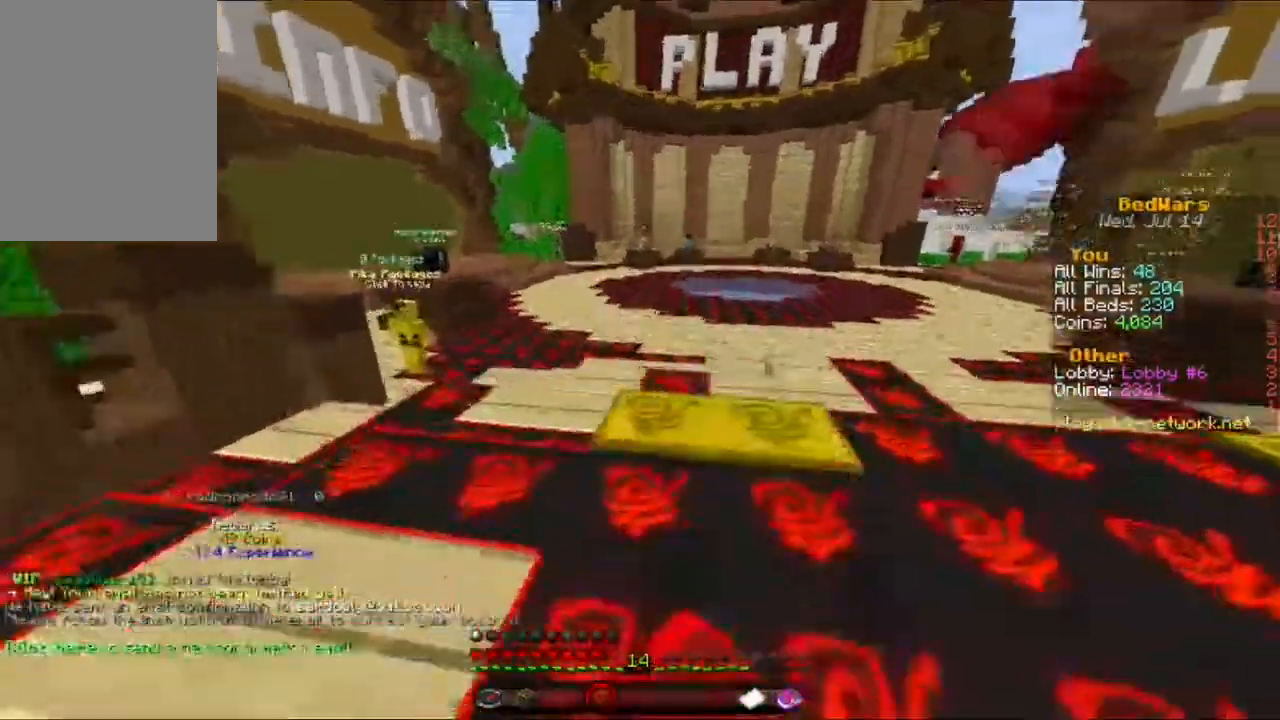
{"keys": ["w"], "mouse": [], "events": [[40, "mouse_left", "down"], [120, "mouse_left", "up"], [160, "mouse_left", "down"], [200, "mouse_left", "up"], [280, "mouse_left", "down"], [360, "mouse_left", "up"], [400, "mouse_left", "down"], [440, "mouse_left", "up"]]}
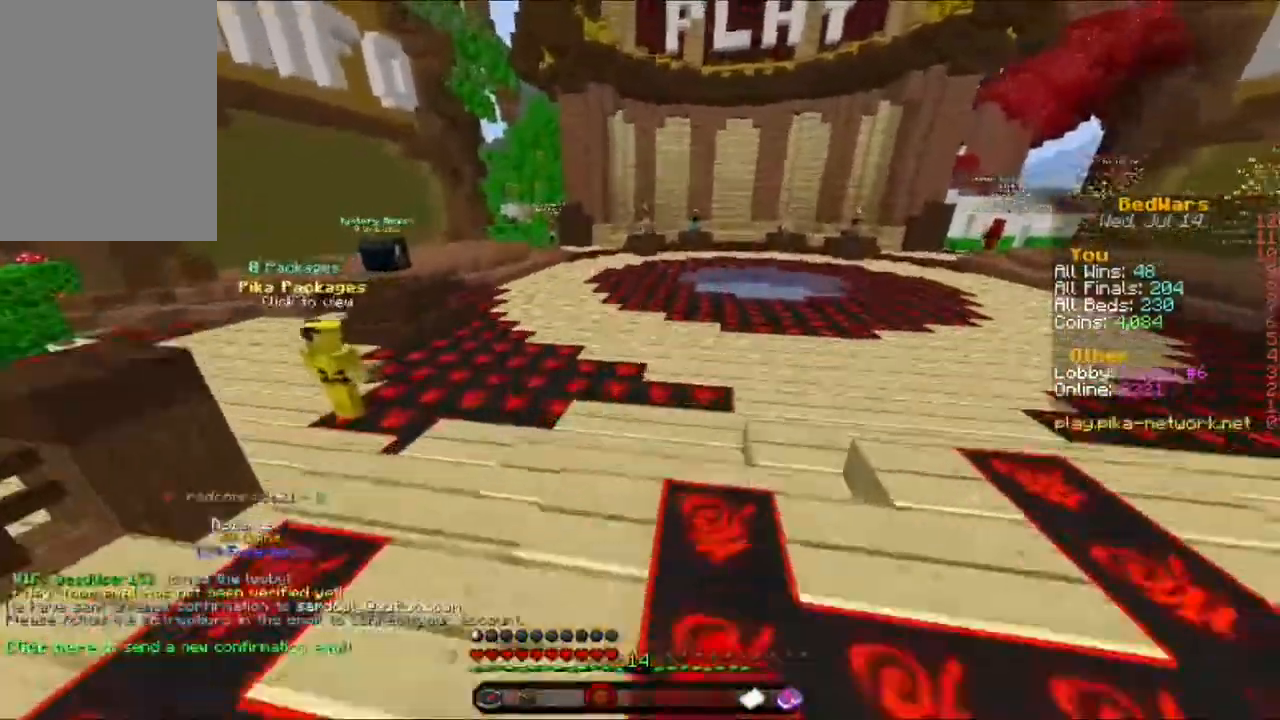
{"keys": ["w"], "mouse": [], "events": [[120, "mouse_left", "down"], [200, "a", "down"], [200, "mouse_left", "up"], [480, "a", "up"]]}
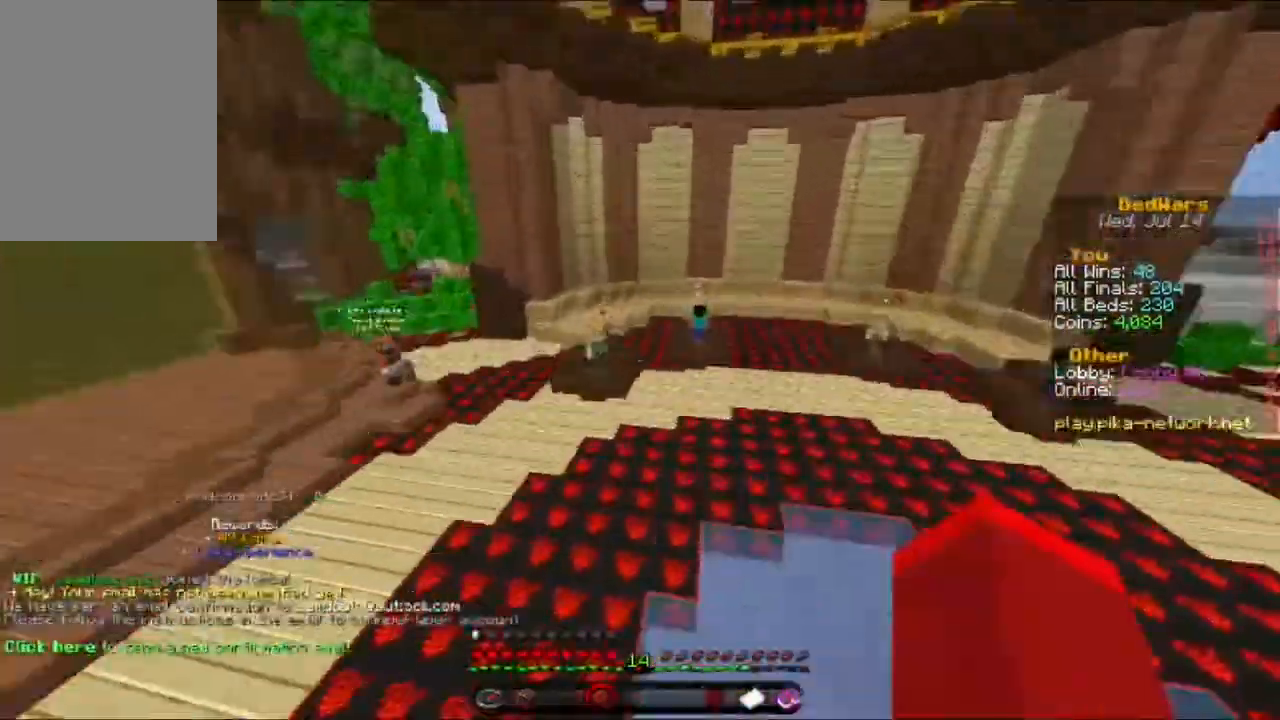
{"keys": ["a", "w"], "mouse": [], "events": [[120, "a", "down"]]}
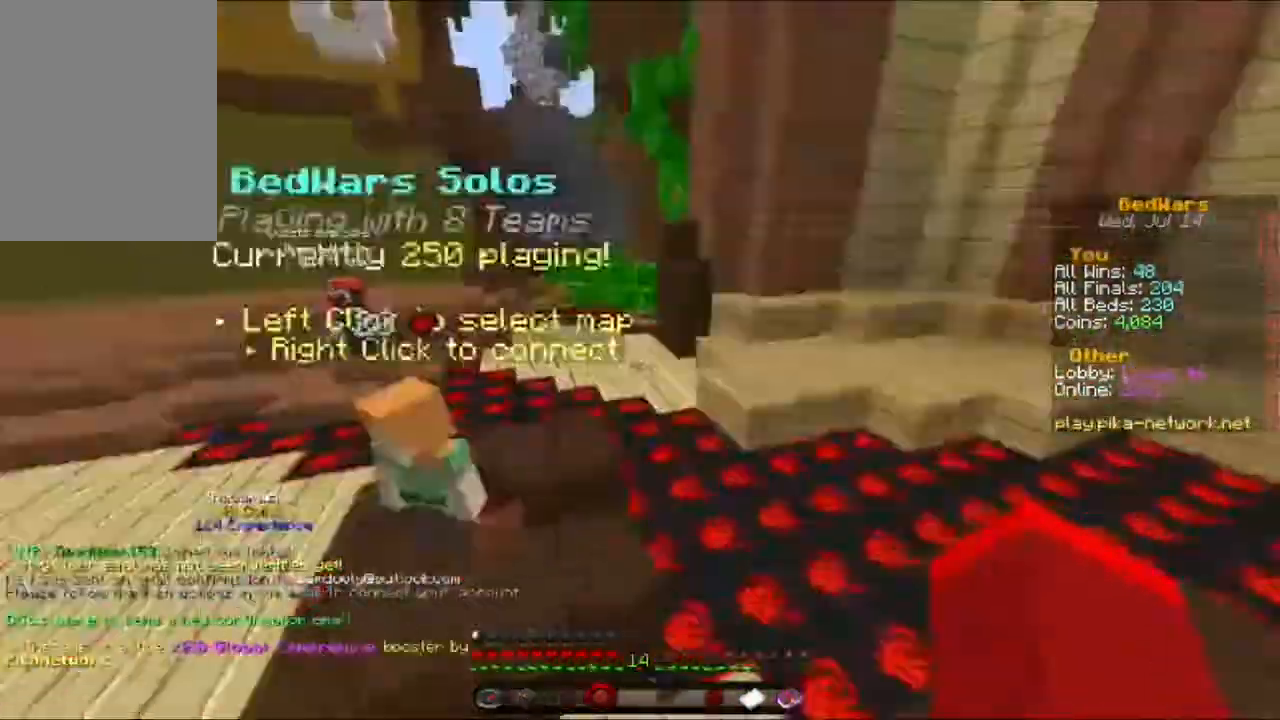
{"keys": ["a", "w"], "mouse": [], "events": []}
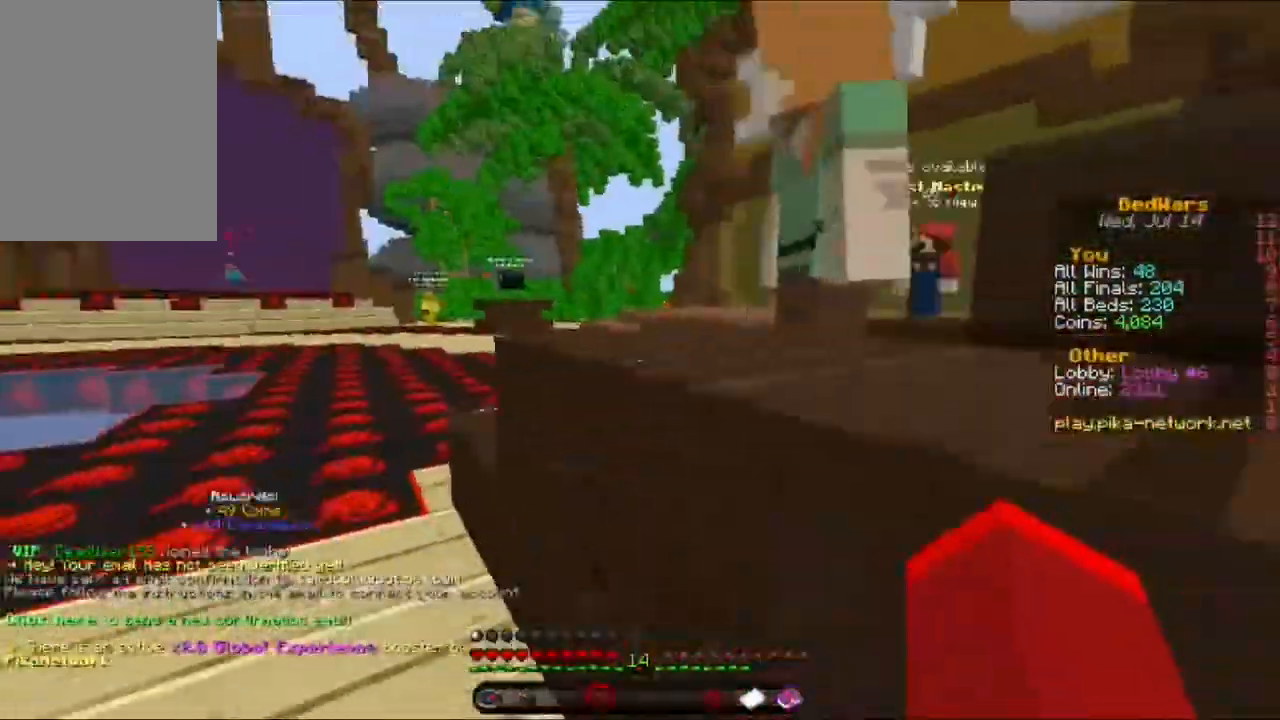
{"keys": ["a"], "mouse": [], "events": [[440, "w", "up"]]}
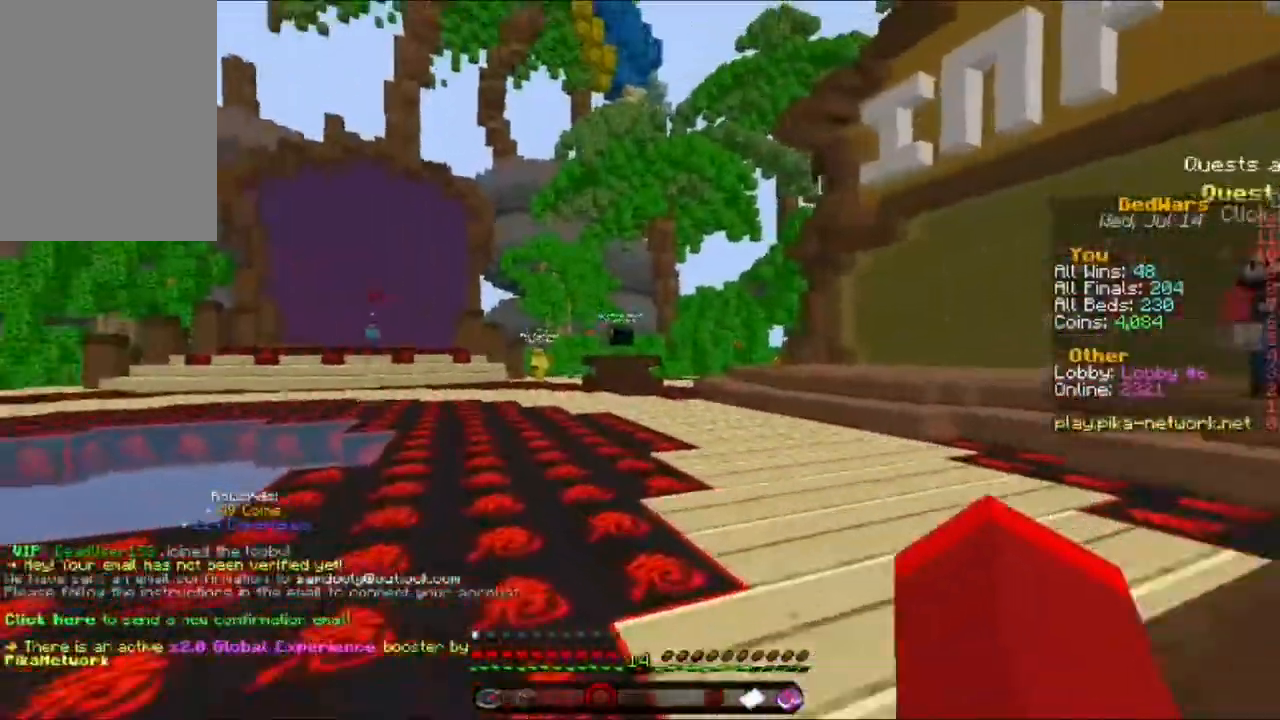
{"keys": ["s"], "mouse": [], "events": [[320, "s", "down"], [400, "a", "up"]]}
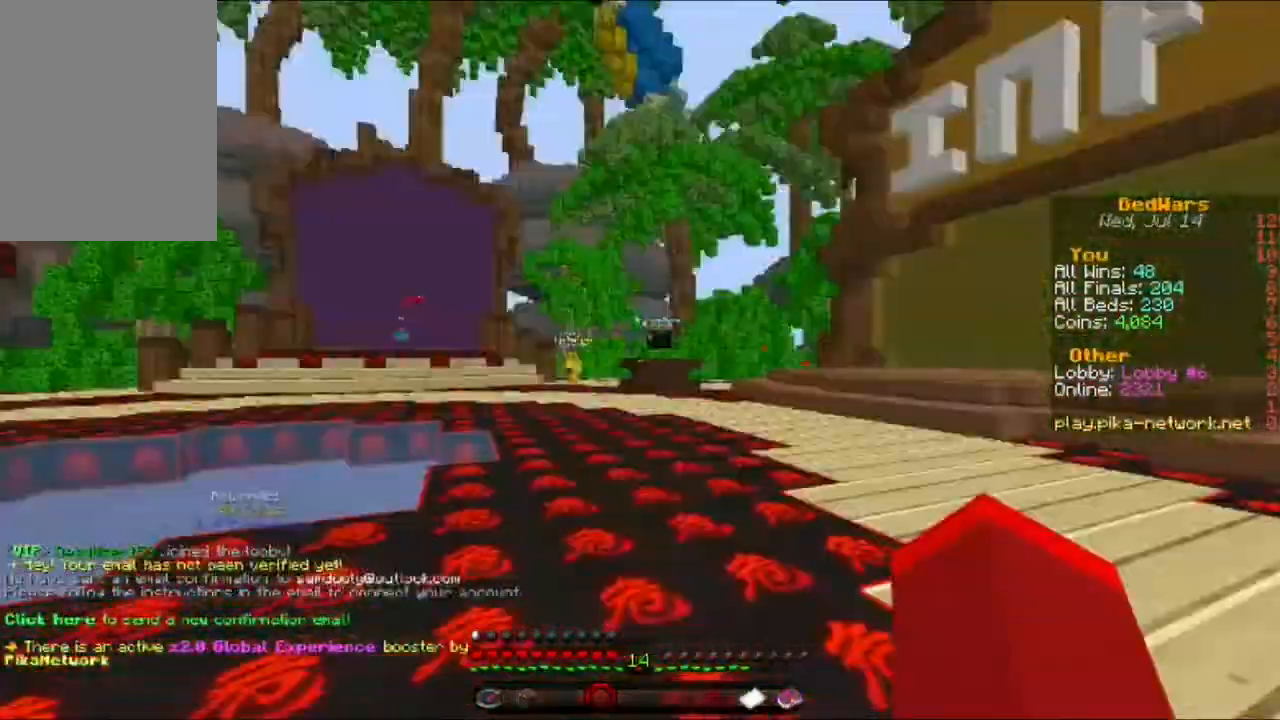
{"keys": ["s"], "mouse": [], "events": [[40, "mouse_left", "down"], [160, "mouse_left", "up"]]}
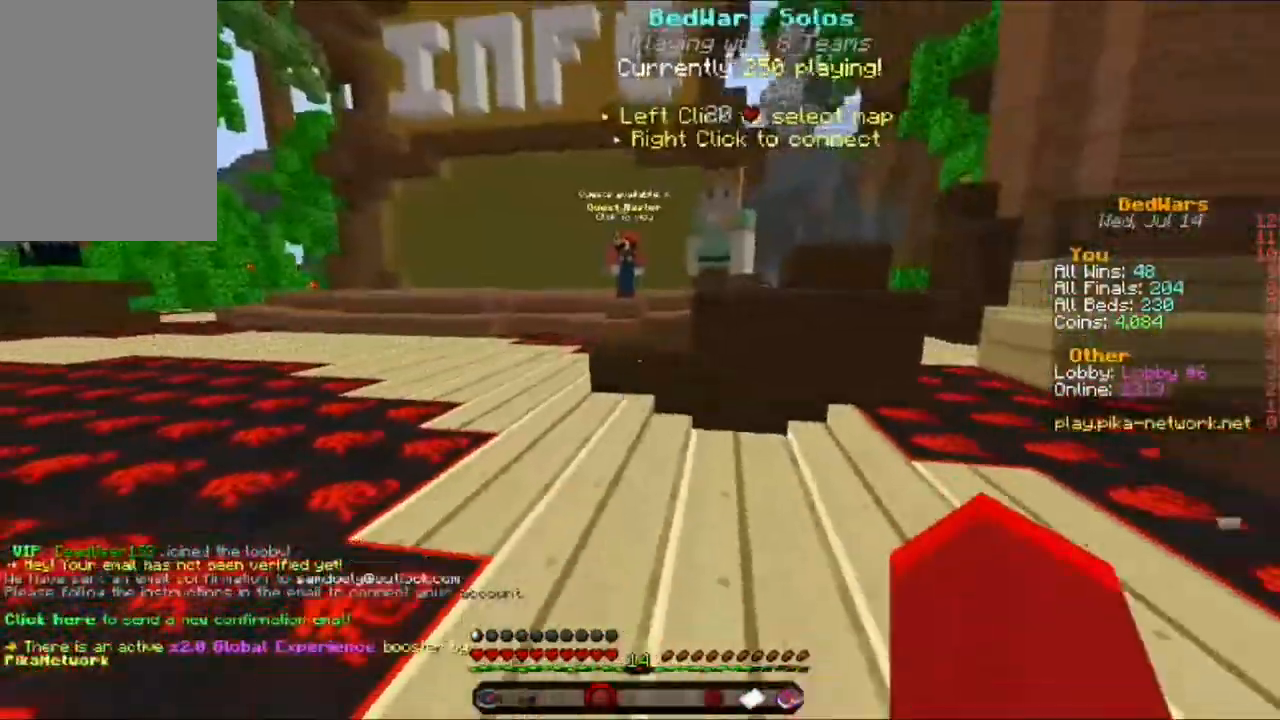
{"keys": ["a"], "mouse": [], "events": [[80, "a", "down"], [520, "s", "up"]]}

What is expected — Transcribe the records above exactly as they appear, leaving out any pictures.

Result of this task —
{"keys": ["w"], "mouse": [], "events": [[40, "mouse_left", "down"], [120, "mouse_left", "up"], [160, "mouse_left", "down"], [200, "mouse_left", "up"], [280, "mouse_left", "down"], [360, "mouse_left", "up"], [400, "mouse_left", "down"], [440, "mouse_left", "up"]]}
{"keys": ["w"], "mouse": [], "events": [[120, "mouse_left", "down"], [200, "a", "down"], [200, "mouse_left", "up"], [480, "a", "up"]]}
{"keys": ["a", "w"], "mouse": [], "events": [[120, "a", "down"]]}
{"keys": ["a", "w"], "mouse": [], "events": []}
{"keys": ["a"], "mouse": [], "events": [[440, "w", "up"]]}
{"keys": ["s"], "mouse": [], "events": [[320, "s", "down"], [400, "a", "up"]]}
{"keys": ["s"], "mouse": [], "events": [[40, "mouse_left", "down"], [160, "mouse_left", "up"]]}
{"keys": ["a"], "mouse": [], "events": [[80, "a", "down"], [520, "s", "up"]]}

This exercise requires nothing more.